En dernière année à HEC, Iris Maréchal, 23 ans, est présidente de L’Observatoire étudiant des violences sexuelles et sexistes dans l’enseignement supérieur. L’association vient de publier une vaste enquête auprès de 10 000 personnes à travers toute la France pour lever le voile sur ces violences.

Iris Maréchal, qu’est-ce qui vous a poussé à vous engager contre les violences sexuelles et sexistes ?
Le sujet m’a toujours interpellée, qu’il s’agisse des violences sexuelles ou des inégalités femme-homme. Et à force d’être témoin d’agressions, d’en entendre parler autour de moi et face au constat que peu de choses étaient mises en place par les établissements, je me suis dit qu’il fallait se bouger. Avec une professeure d’HEC, Laure Lelasseux, on a estimé qu’il fallait une structure dédiée à ces questions au sein du monde étudiant, car c’est un moment charnière, pour les victimes mais aussi pour les agresseurs, qui risquent d’avoir les mêmes comportements en entreprise, si rien n’est fait avant.

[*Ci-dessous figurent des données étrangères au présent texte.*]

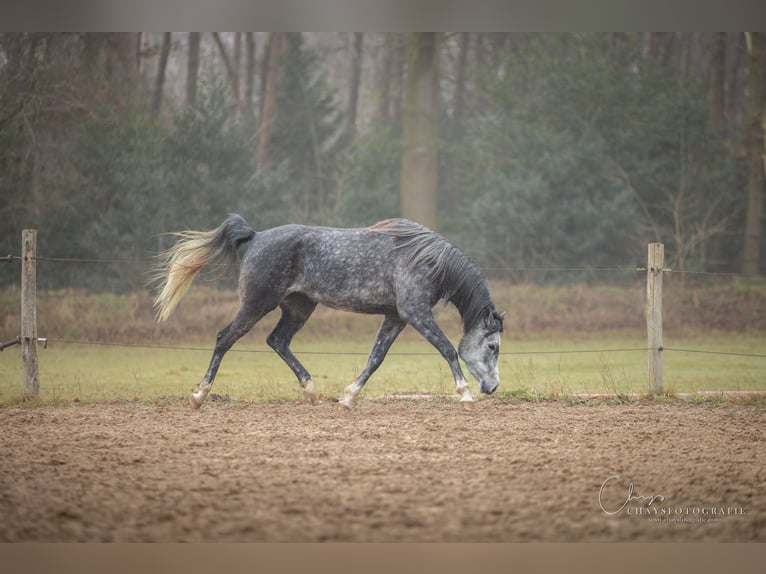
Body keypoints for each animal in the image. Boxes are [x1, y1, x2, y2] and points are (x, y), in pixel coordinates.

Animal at [153, 215, 508, 410]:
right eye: (492, 346)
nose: (492, 388)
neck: (425, 259)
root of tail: (256, 237)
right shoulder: (415, 313)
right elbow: (447, 348)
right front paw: (464, 395)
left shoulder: (396, 317)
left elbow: (375, 359)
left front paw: (348, 398)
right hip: (256, 304)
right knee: (224, 338)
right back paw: (199, 396)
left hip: (299, 307)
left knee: (277, 341)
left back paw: (311, 391)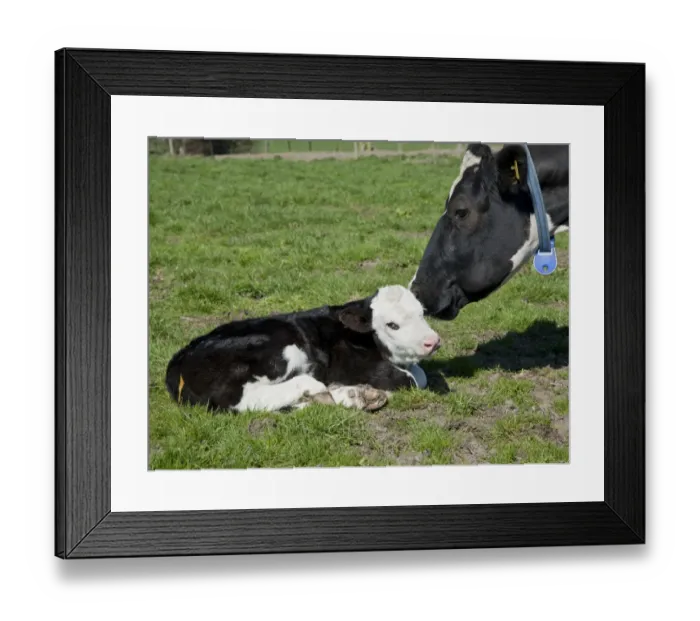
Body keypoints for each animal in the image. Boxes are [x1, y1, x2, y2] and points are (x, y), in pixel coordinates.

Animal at [165, 285, 441, 413]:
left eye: (422, 313)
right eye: (392, 324)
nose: (433, 341)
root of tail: (178, 361)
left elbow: (421, 373)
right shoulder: (355, 366)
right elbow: (413, 379)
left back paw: (352, 396)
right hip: (282, 350)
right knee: (241, 399)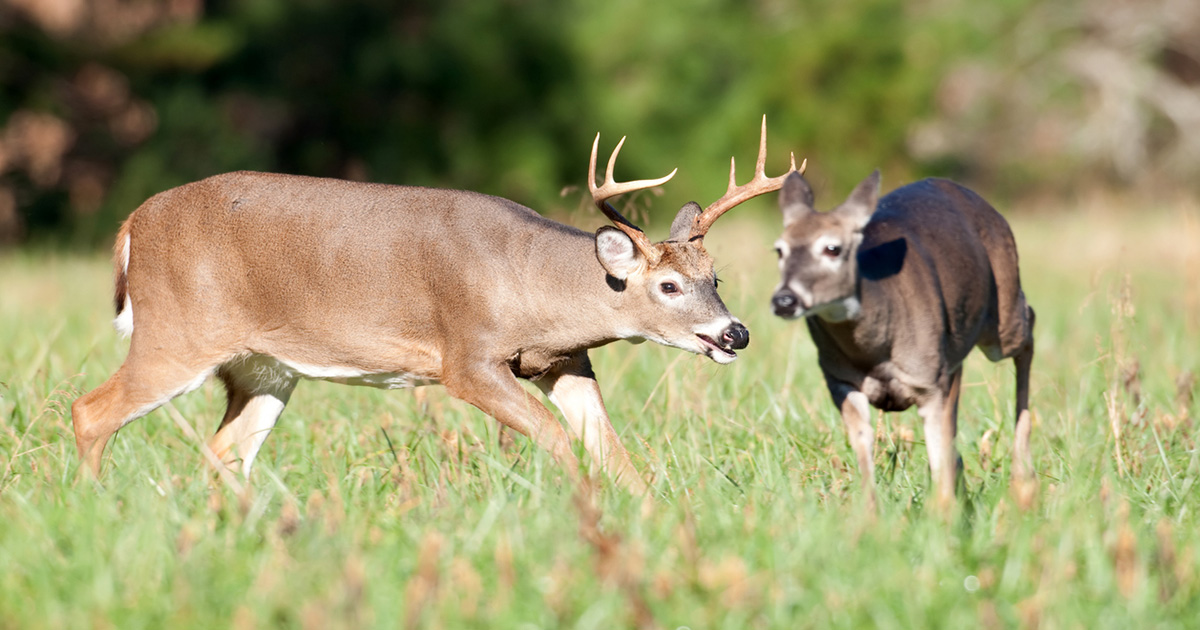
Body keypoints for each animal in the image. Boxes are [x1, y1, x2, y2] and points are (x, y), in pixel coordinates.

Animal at [77, 116, 806, 492]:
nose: (735, 333)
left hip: (265, 367)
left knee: (223, 452)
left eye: (715, 275)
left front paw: (652, 516)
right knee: (91, 411)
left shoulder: (565, 361)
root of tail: (132, 225)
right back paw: (92, 503)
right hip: (179, 329)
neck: (533, 284)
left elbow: (610, 447)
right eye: (669, 286)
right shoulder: (467, 357)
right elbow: (555, 438)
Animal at [772, 170, 1036, 511]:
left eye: (832, 248)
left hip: (1001, 319)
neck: (874, 349)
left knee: (1029, 326)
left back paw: (1023, 481)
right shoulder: (839, 380)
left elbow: (937, 452)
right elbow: (864, 448)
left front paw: (944, 514)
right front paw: (870, 515)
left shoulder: (929, 381)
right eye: (779, 249)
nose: (784, 300)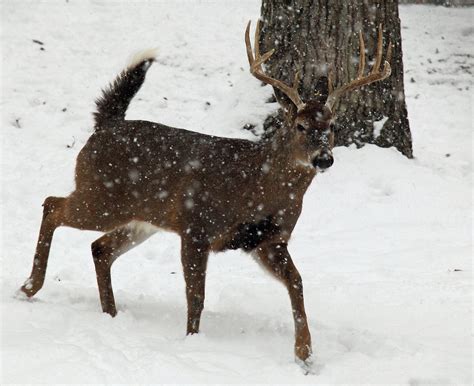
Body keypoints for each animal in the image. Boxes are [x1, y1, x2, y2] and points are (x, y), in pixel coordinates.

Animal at [18, 20, 390, 368]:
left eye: (332, 126)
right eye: (299, 125)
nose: (323, 159)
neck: (255, 188)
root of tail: (105, 125)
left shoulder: (269, 239)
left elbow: (297, 283)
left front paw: (305, 355)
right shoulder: (196, 226)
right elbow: (196, 295)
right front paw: (192, 342)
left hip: (142, 219)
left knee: (100, 248)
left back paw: (110, 313)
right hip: (101, 198)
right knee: (52, 205)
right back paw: (28, 288)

Comment qualifieriez-vous la situation actuelle en France ?
Elle est alarmante… et en même temps encourageante. Depuis le phénomène #MeToo, il y a une vraie libération de la parole, il faut savoir surfer là-dessus. De nombreuses initiatives se sont lancées depuis, y compris dans l’enseignement supérieur avec des mouvements comme « Balance ton stage » ou « Paye ton IEP ». Ce qui est déplorable, en revanche, c’est que certains médias se focalisent sur des initiatives extrêmes, comme les courants féministes qui rejettent les hommes. C’est une perte de temps qui empêche de faire avancer le débat et de se concentrer sur le fond du problème.

Quelles sont les conclusions les plus marquantes de votre enquête ?
Sans aucun doute les chiffres concernant les violences subies : une étudiante sur vingt déclare avoir été violée et une sur dix avoir été agressée sexuellement. On ne s’attendait pas à un ratio aussi élevé. Surtout, en s’adressant à un panel aussi large à travers tout le pays, on a compris que c’était un problème global.

Quel type d’action préconisez-vous pour lutter contre ces violences ?
Notre enquête a permis de dégager trois mesures principales, proposées par les personnes interrogées : mettre en place des campagnes de sensibilisation, mener des actions de prévention en amont des soirées ou des week-ends d’intégration, et offrir aux victimes un accompagnement juridique. C’est ce qu’on commence à faire dans plusieurs établissements. Nous avons aussi le projet de créer un label pour donner du poids aux initiatives de lutte contre les violences sexuelles ou sexistes. Cela nous permettra, par exemple, de soutenir les BDE qui mettent en place des safe people pendant les soirées, des personnes identifiables dont on peut se rapprocher pour être mise en situation de sécurité. Un pôle de l’Observatoire est également chargé des liens avec les pouvoirs publics, car notre objectif reste de changer les choses au niveau national.